Nothing terribly unusual about that statement. Neither have most of the 2,287 male amateurs over the age of 55 who tried to qualify for next week’s tournament at Lake Nona Golf & Country Club in Orlando. Indeed, the tournament has only been in existence since 1955, and given a few multiple winners, less than 50 men can lay claim to this title. Not all of them are still among us, so it’s a rarefied club indeed.
But, Simson has won the British Senior Amateur title. Three times in fact, including two of the last three. And he won the Canadian Senior Amateur this summer, laying waste to the field in a 15-stroke romp.
But no USGA championships, despite trying nearly 50 times over the past 25 years. Yes, he was low amateur at the 2001 Senior Open. And he has been the stroke-play medalist at the Senior Amateur three times, in 2006, 2008 and 2009. He made it to the semifinals of the U.S. Mid-Amateur twice. But no championship medals. If there’s a guy to pull for at Lake Nona, it is Simson.
Simson, 59 and the married father of one son, estimates that he has won upwards of 200 tournaments, most of them wearing his trademark straw fedora. The Raleigh, N.C., resident has won everything worth winning in the Tar Heel state. He has been voted Carolinas Player of the Year three times and Senior POY four times. In 1991, he achieved the unprecedented: He won the Carolinas Amateur, the North Carolina Amateur, and the Carolinas Mid-Amateur. All told, he has 17 CGA individual titles, and another five CGA partner wins.
Simson’s life story is not unfamiliar. A native of New Jersey, he began playing at age 10 at Fairmont CC in Chatham. He walked on at the University of New Mexico in 1968 and became a collegiate Honorable Mention All-American during his 1973 senior season. He turned pro, beat it around the mini-tours of that era, and then walked away.

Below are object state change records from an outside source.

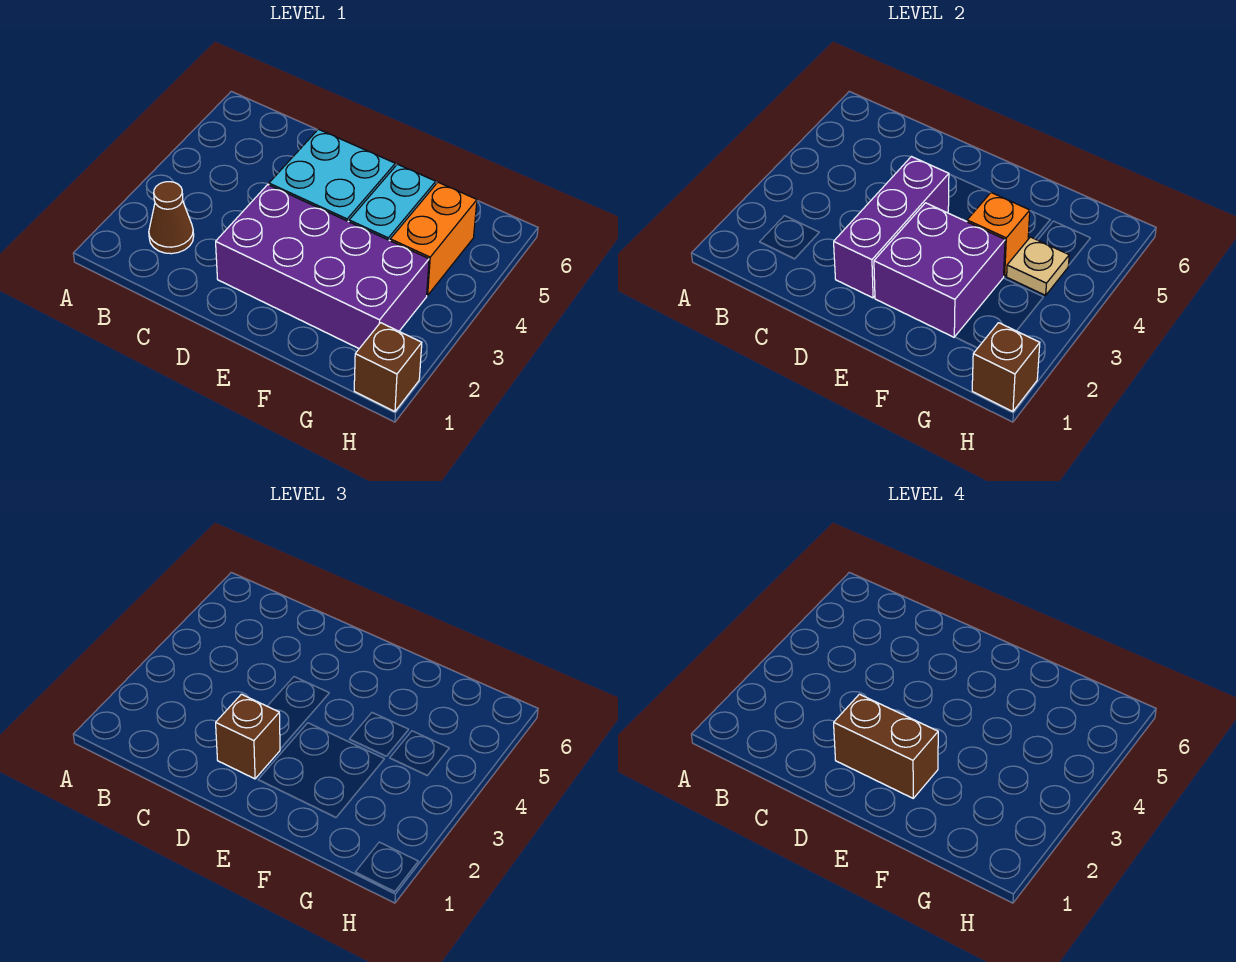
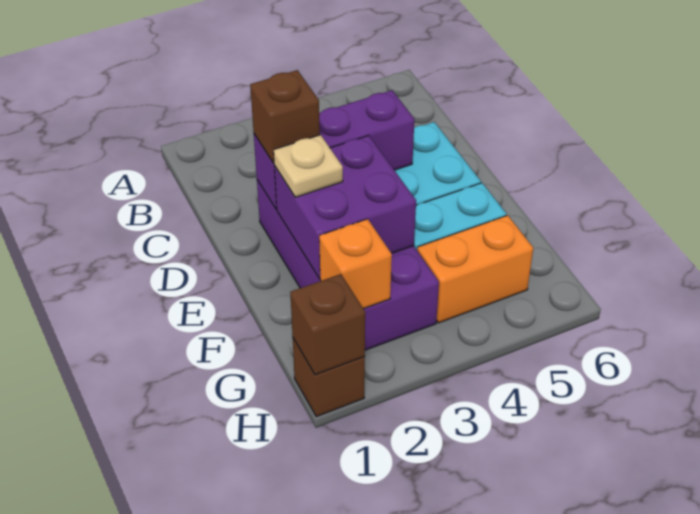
brown cone B2 level 1 -> none
brown brick D2:E2 level 4 -> none
orange brick F4 level 2 -> orange brick G2 level 2
tan plate G4 level 2 -> tan plate E2 level 3

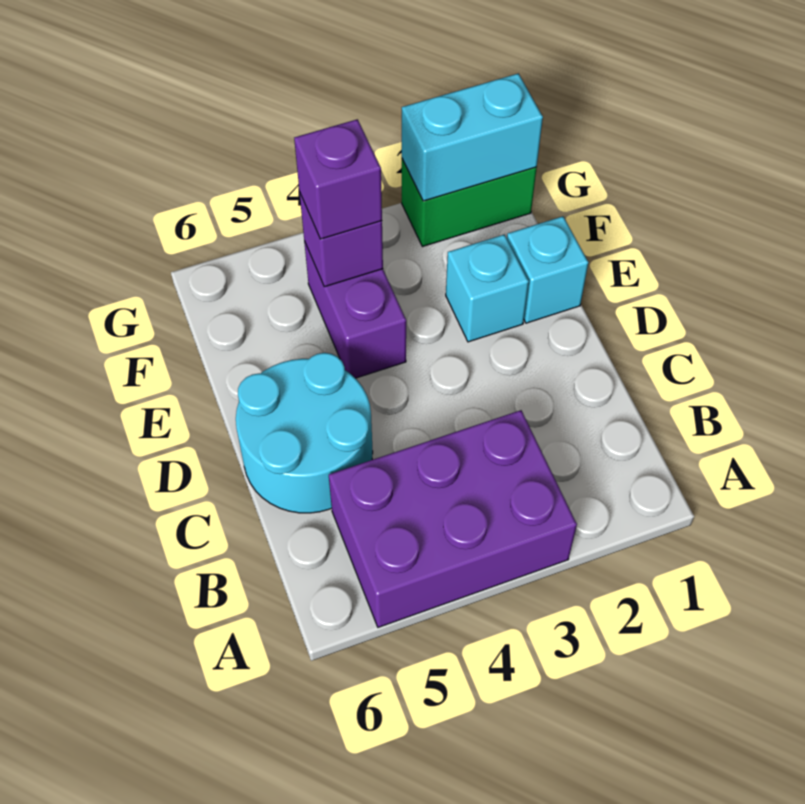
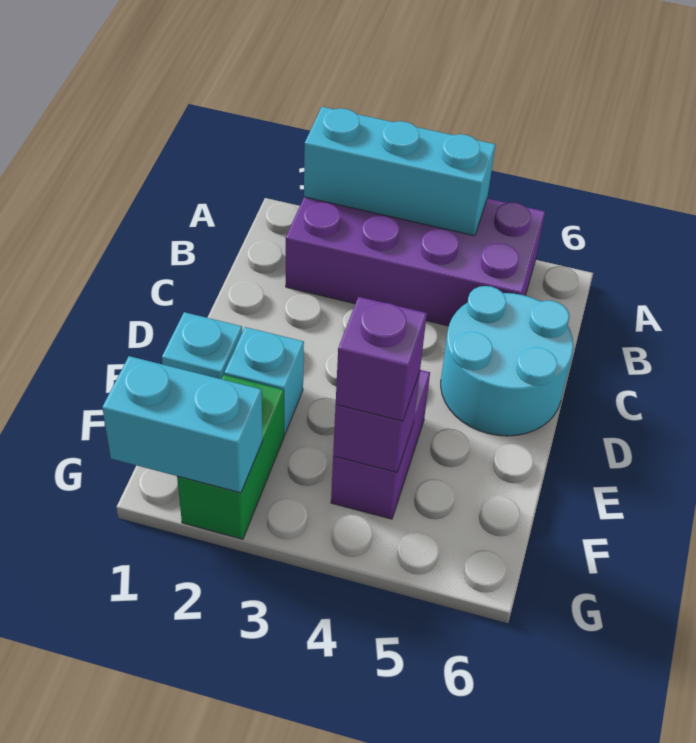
none -> cyan brick A2:A4 level 2
purple brick A3:B5 level 1 -> purple brick A2:B5 level 1
green brick G1:G2 level 1 -> green brick F2:G2 level 1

He was reinstated by the USGA in 1978, and went winless for several years. When the winning started in 1990, it came in bunches.
It’s easy to pull for Paul Simson next week. I would guess that many in the field at Lake Nona will be doing just that.
Simson, according to all you talk to, is a genuinely nice man who appreciates his good fortune on the golf course and revels in all things golf. Says Jack Nance, executive director of the Carolinas Golf Association and a man who has handed Simson a fair number of trophies over the past 20-plus years, “He loves hanging out with his buddies, playing cards and talking sports. He has never tossed a club, never uttered a foul word. He handles himself at all times like a gentleman.” When not playing competitively (he plays in 20-or-so events each year), he can be found at North Ridge CC, where he has captured a handful of club championships. Several of his trophies are on display there.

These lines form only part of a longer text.